— Data provided —

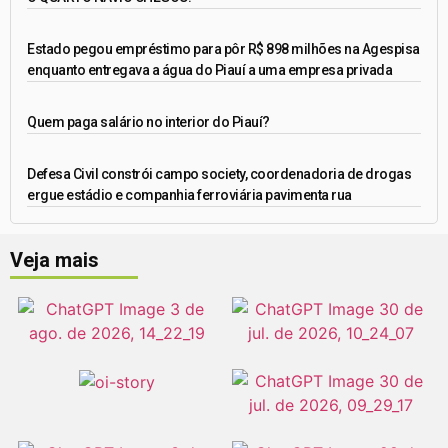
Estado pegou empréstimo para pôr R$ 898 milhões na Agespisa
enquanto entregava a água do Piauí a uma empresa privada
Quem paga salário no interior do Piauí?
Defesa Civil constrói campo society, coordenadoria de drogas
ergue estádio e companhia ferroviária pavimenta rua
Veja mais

— What to do —
Wherever the word "Piauí" appears in a line of the data, copy that line.

— Answer to this exercise —
enquanto entregava a água do Piauí a uma empresa privada
Quem paga salário no interior do Piauí?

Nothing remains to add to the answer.